[Data extracted from a collection]
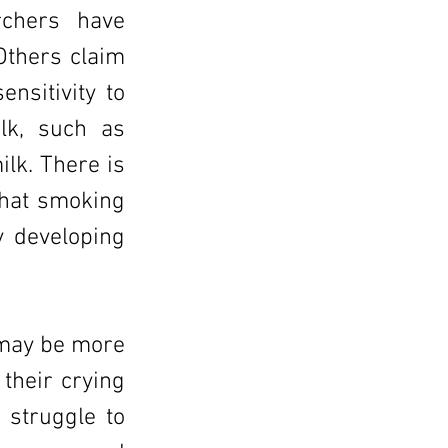
chers have
Others claim
nsitivity to
lk, such as
ilk. There is
 that smoking
y developing
 may be more
 their crying
 struggle to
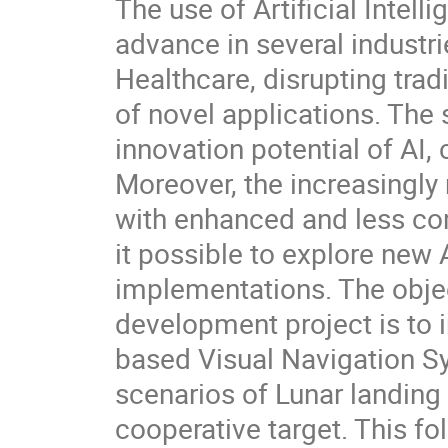
The use of Artificial Intel
advance in several industr
Healthcare, disrupting tra
of novel applications. The
innovation potential of AI, 
Moreover, the increasingly
with enhanced and less com
it possible to explore new 
implementations. The obje
development project is to
based Visual Navigation Sy
scenarios of Lunar landing
cooperative target. This f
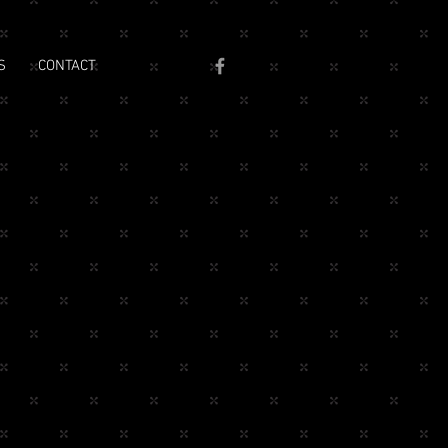
S
CONTACT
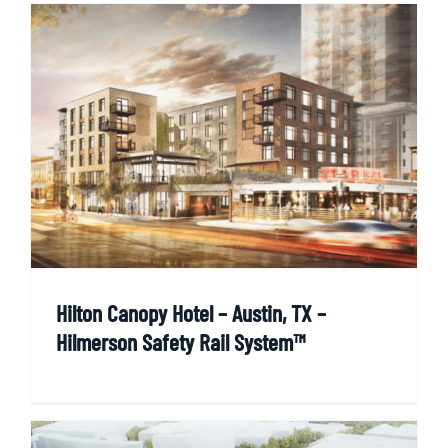
Hilton Canopy Hotel – Austin, TX –
Hilmerson Safety Rail System™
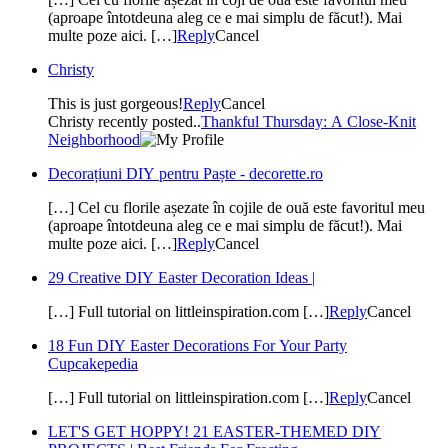
(aproape întotdeuna aleg ce e mai simplu de făcut!). Mai
multe poze aici. […]
Reply
Cancel
Christy
This is just gorgeous!
Reply
Cancel
Christy recently posted..
Thankful Thursday: A Close-Knit
Neighborhood
Decorațiuni DIY pentru Paște - decorette.ro
[…] Cel cu florile așezate în cojile de ouă este favoritul meu
(aproape întotdeuna aleg ce e mai simplu de făcut!). Mai
multe poze aici. […]
Reply
Cancel
29 Creative DIY Easter Decoration Ideas |
[…] Full tutorial on littleinspiration.com […]
Reply
Cancel
18 Fun DIY Easter Decorations For Your Party
Cupcakepedia
[…] Full tutorial on littleinspiration.com […]
Reply
Cancel
LET'S GET HOPPY! 21 EASTER-THEMED DIY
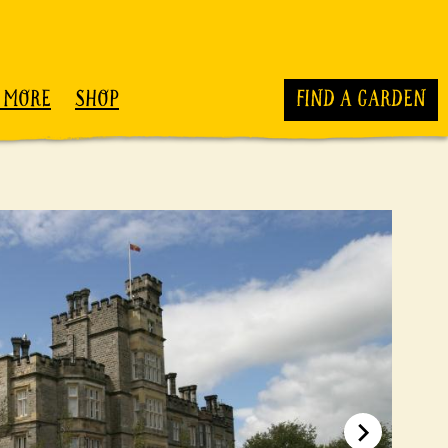
 MORE
SHOP
FIND A GARDEN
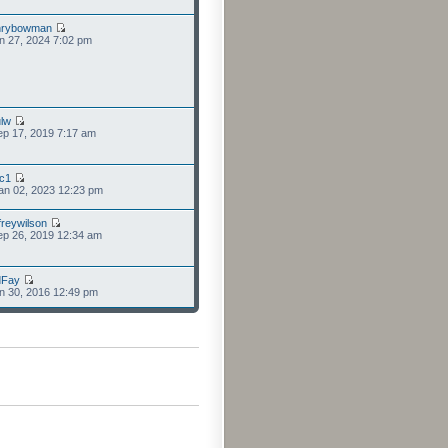
nrybowman
n 27, 2024 7:02 pm
lw
p 17, 2019 7:17 am
cc1
an 02, 2023 12:23 pm
freywilson
p 26, 2019 12:34 am
dFay
n 30, 2016 12:49 pm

JOB ITEM:
Return the data exactly. Pictures stay out.

SOLUTION TO THE PROBLEM:
chers have
Others claim
nsitivity to
lk, such as
ilk. There is
 that smoking
y developing
 may be more
 their crying
 struggle to
The use of Artificial Intel
advance in several industr
Healthcare, disrupting tra
of novel applications. The
innovation potential of AI, 
Moreover, the increasingly
with enhanced and less com
it possible to explore new 
implementations. The obje
development project is to
based Visual Navigation Sy
scenarios of Lunar landing
cooperative target. This f
S
CONTACT
Hilton Canopy Hotel – Austin, TX –
Hilmerson Safety Rail System™
(aproape întotdeuna aleg ce e mai simplu de făcut!). Mai
multe poze aici. […]
Reply
Cancel
Christy
This is just gorgeous!
Reply
Cancel
Christy recently posted..
Thankful Thursday: A Close-Knit
Neighborhood
Decorațiuni DIY pentru Paște - decorette.ro
[…] Cel cu florile așezate în cojile de ouă este favoritul meu
(aproape întotdeuna aleg ce e mai simplu de făcut!). Mai
multe poze aici. […]
Reply
Cancel
29 Creative DIY Easter Decoration Ideas |
[…] Full tutorial on littleinspiration.com […]
Reply
Cancel
18 Fun DIY Easter Decorations For Your Party
Cupcakepedia
[…] Full tutorial on littleinspiration.com […]
Reply
Cancel
LET'S GET HOPPY! 21 EASTER-THEMED DIY
 MORE
SHOP
FIND A GARDEN
nrybowman
n 27, 2024 7:02 pm
lw
p 17, 2019 7:17 am
cc1
an 02, 2023 12:23 pm
freywilson
p 26, 2019 12:34 am
dFay
n 30, 2016 12:49 pm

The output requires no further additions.